→ Exercise objective: Everything in the records must be copied exactly except the pictures.

→ Provided material:

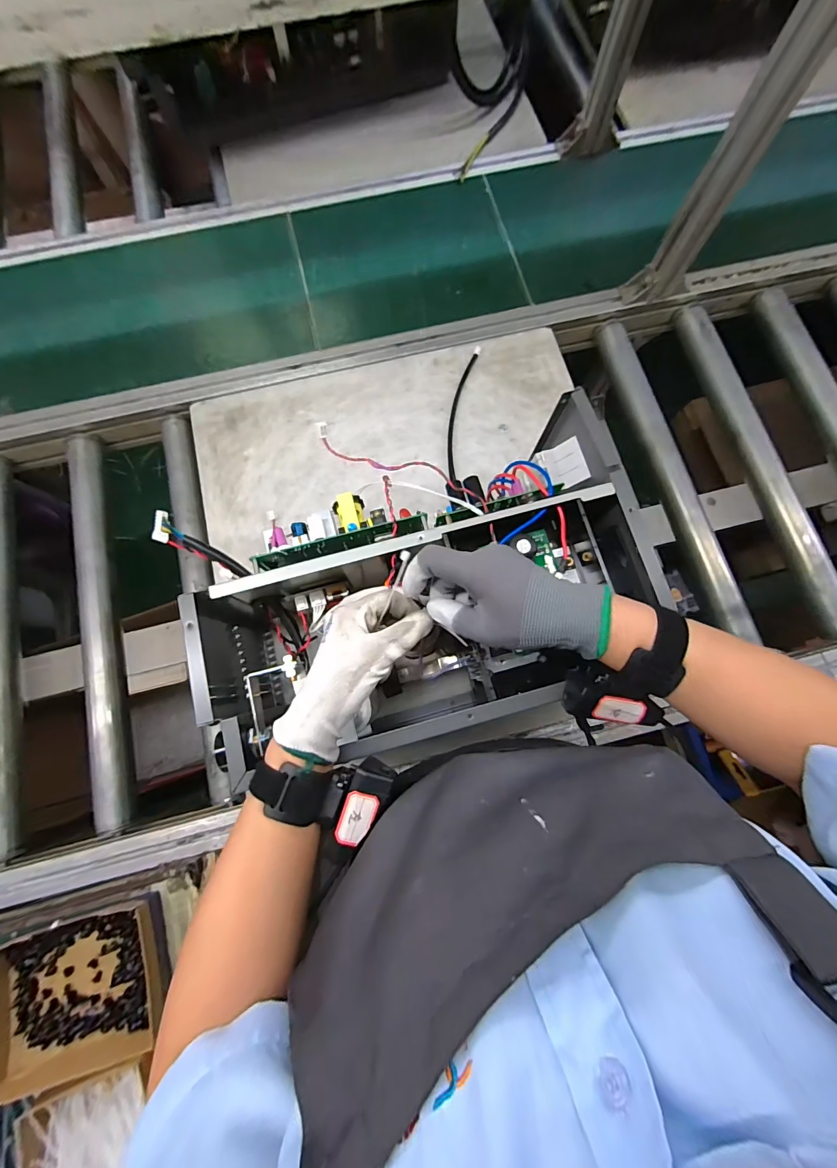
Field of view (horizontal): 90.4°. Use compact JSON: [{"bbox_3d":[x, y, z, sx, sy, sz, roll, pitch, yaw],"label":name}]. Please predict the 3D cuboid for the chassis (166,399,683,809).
[{"bbox_3d":[-0.002,0.024,0.472,0.447,0.190,0.248,-15,79,-3],"label":"chassis"}]

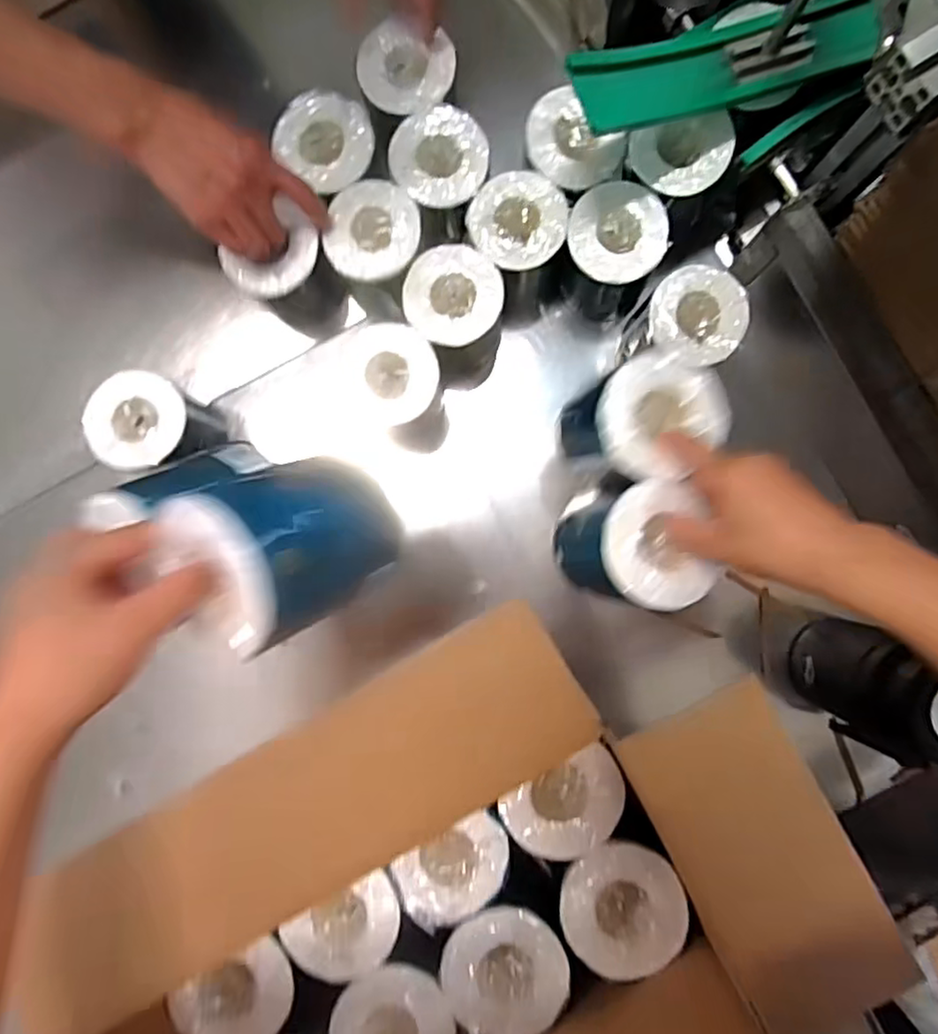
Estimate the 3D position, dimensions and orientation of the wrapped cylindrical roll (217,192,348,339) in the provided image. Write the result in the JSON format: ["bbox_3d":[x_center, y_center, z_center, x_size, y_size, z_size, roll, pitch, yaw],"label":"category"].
[{"bbox_3d":[-0.184,-0.245,0.678,0.091,0.127,0.089,0,88,-1],"label":"wrapped cylindrical roll"}]

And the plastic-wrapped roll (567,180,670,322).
[{"bbox_3d":[0.139,-0.263,0.661,0.088,0.121,0.091,0,88,-1],"label":"plastic-wrapped roll"}]

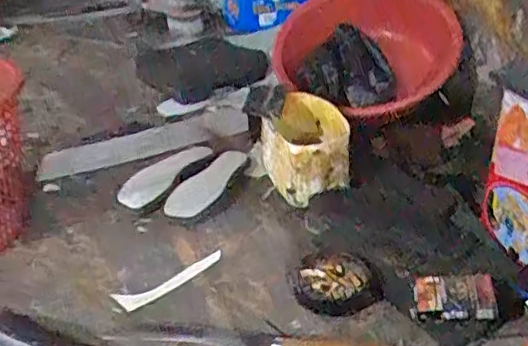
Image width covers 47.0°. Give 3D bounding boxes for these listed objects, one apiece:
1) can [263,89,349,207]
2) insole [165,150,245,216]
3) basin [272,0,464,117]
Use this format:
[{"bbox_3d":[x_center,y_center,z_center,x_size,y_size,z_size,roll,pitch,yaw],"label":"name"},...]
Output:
[{"bbox_3d":[0.067,-0.035,1.011,0.128,0.129,0.187,-4,29,-4],"label":"can"},{"bbox_3d":[-0.095,0.014,1.025,0.063,0.019,0.197,13,34,22],"label":"insole"},{"bbox_3d":[0.190,-0.229,1.148,0.294,0.130,0.376,39,66,15],"label":"basin"}]

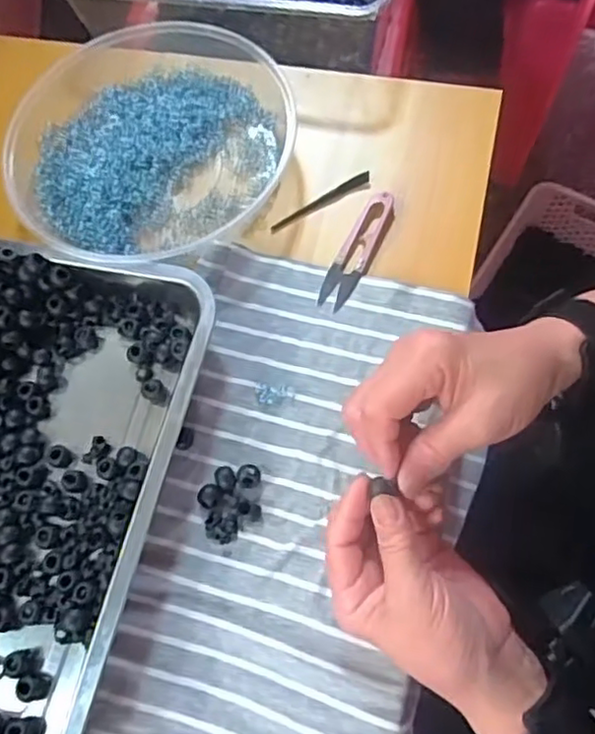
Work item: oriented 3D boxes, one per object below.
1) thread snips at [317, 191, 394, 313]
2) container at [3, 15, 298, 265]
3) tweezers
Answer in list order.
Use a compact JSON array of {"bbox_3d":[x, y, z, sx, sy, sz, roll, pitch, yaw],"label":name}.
[{"bbox_3d":[0.045,-0.089,0.478,0.023,0.011,0.099,24,73,13],"label":"thread snips"},{"bbox_3d":[-0.119,-0.182,0.514,0.222,0.056,0.232,-2,69,5],"label":"container"},{"bbox_3d":[0.018,-0.131,0.505,0.087,0.014,0.011,-26,69,-5],"label":"tweezers"}]

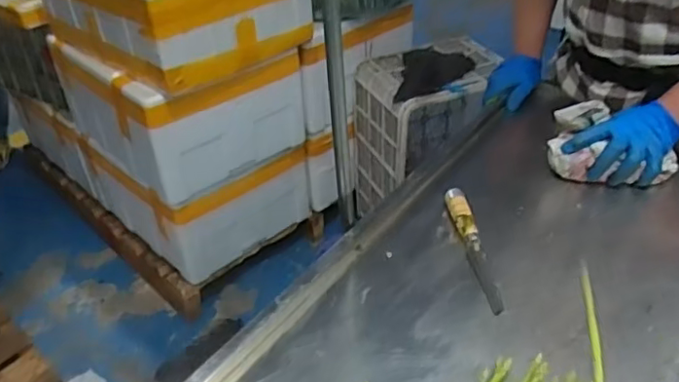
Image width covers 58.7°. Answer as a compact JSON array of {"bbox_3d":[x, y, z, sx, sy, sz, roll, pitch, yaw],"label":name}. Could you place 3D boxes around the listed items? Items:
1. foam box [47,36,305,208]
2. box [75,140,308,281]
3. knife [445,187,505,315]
[{"bbox_3d":[-0.448,-0.261,1.692,0.428,0.318,0.579,-32,45,-33],"label":"foam box"},{"bbox_3d":[-0.444,-0.031,1.893,0.452,0.260,0.625,-32,45,-33],"label":"box"},{"bbox_3d":[0.171,0.069,0.781,0.029,0.029,0.202,-5,36,-2],"label":"knife"}]

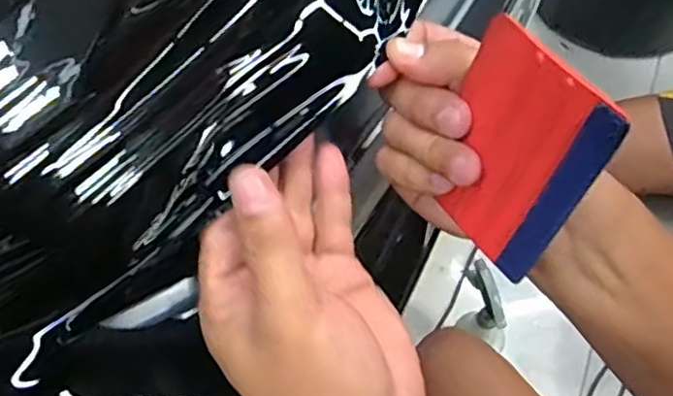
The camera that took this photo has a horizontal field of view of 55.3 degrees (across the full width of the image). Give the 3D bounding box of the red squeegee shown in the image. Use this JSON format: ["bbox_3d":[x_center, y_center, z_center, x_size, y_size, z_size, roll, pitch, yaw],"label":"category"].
[{"bbox_3d":[0.073,-0.017,0.272,0.004,0.096,0.069,-18,54,-31],"label":"red squeegee"}]

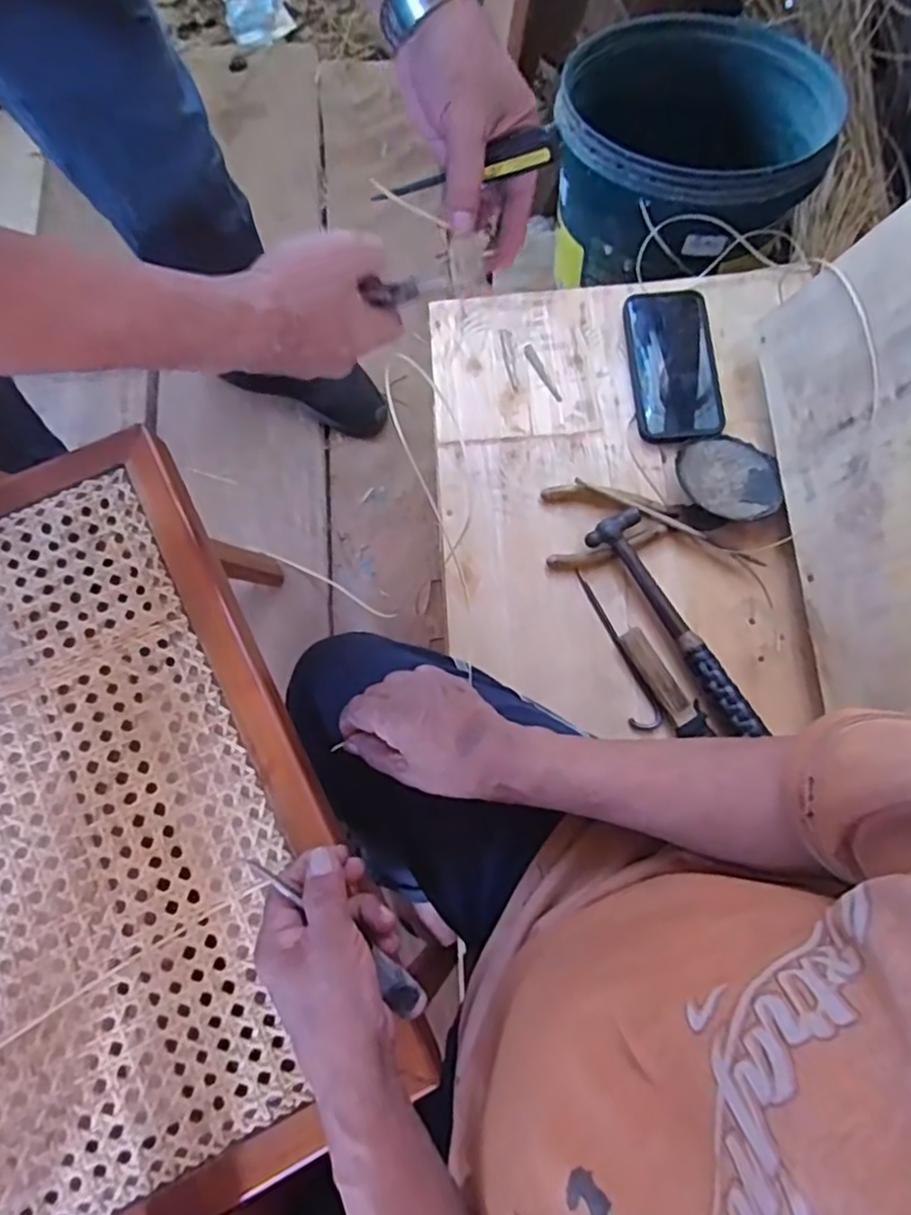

→ Answer for the task:
Field of view (horizontal): 90.4°. Use compact JSON: [{"bbox_3d":[x, y, z, sx, sy, sz, roll, pitch, yaw],"label":name}]. Please predict the 3D cuboid for the chassis (166,399,683,809).
[{"bbox_3d":[-0.002,0.024,0.472,0.447,0.190,0.248,-15,79,-3],"label":"chassis"}]

Estimate the 3D position, dimensions and orientation of the wrapped cylindrical roll (217,192,348,339) in the provided image. Write the result in the JSON format: ["bbox_3d":[x_center, y_center, z_center, x_size, y_size, z_size, roll, pitch, yaw],"label":"category"].
[{"bbox_3d":[-0.184,-0.245,0.678,0.091,0.127,0.089,0,88,-1],"label":"wrapped cylindrical roll"}]

And the plastic-wrapped roll (567,180,670,322).
[{"bbox_3d":[0.139,-0.263,0.661,0.088,0.121,0.091,0,88,-1],"label":"plastic-wrapped roll"}]

Image width covers 47.0°. Give 3D bounding boxes for these listed objects, one apiece:
1) can [263,89,349,207]
2) insole [165,150,245,216]
3) basin [272,0,464,117]
Use this format:
[{"bbox_3d":[x_center,y_center,z_center,x_size,y_size,z_size,roll,pitch,yaw],"label":"name"},...]
Output:
[{"bbox_3d":[0.067,-0.035,1.011,0.128,0.129,0.187,-4,29,-4],"label":"can"},{"bbox_3d":[-0.095,0.014,1.025,0.063,0.019,0.197,13,34,22],"label":"insole"},{"bbox_3d":[0.190,-0.229,1.148,0.294,0.130,0.376,39,66,15],"label":"basin"}]

Work item: oriented 3D boxes, one per object below.
1) thread snips at [317, 191, 394, 313]
2) container at [3, 15, 298, 265]
3) tweezers
Answer in list order.
Use a compact JSON array of {"bbox_3d":[x, y, z, sx, sy, sz, roll, pitch, yaw],"label":name}.
[{"bbox_3d":[0.045,-0.089,0.478,0.023,0.011,0.099,24,73,13],"label":"thread snips"},{"bbox_3d":[-0.119,-0.182,0.514,0.222,0.056,0.232,-2,69,5],"label":"container"},{"bbox_3d":[0.018,-0.131,0.505,0.087,0.014,0.011,-26,69,-5],"label":"tweezers"}]

Image width covers 58.7°. Answer as a compact JSON array of {"bbox_3d":[x, y, z, sx, sy, sz, roll, pitch, yaw],"label":name}. Could you place 3D boxes around the listed items? Items:
1. foam box [47,36,305,208]
2. box [75,140,308,281]
3. knife [445,187,505,315]
[{"bbox_3d":[-0.448,-0.261,1.692,0.428,0.318,0.579,-32,45,-33],"label":"foam box"},{"bbox_3d":[-0.444,-0.031,1.893,0.452,0.260,0.625,-32,45,-33],"label":"box"},{"bbox_3d":[0.171,0.069,0.781,0.029,0.029,0.202,-5,36,-2],"label":"knife"}]

The camera that took this photo has a horizontal field of view of 55.3 degrees (across the full width of the image). Give the 3D bounding box of the red squeegee shown in the image. Use this JSON format: ["bbox_3d":[x_center, y_center, z_center, x_size, y_size, z_size, roll, pitch, yaw],"label":"category"].
[{"bbox_3d":[0.073,-0.017,0.272,0.004,0.096,0.069,-18,54,-31],"label":"red squeegee"}]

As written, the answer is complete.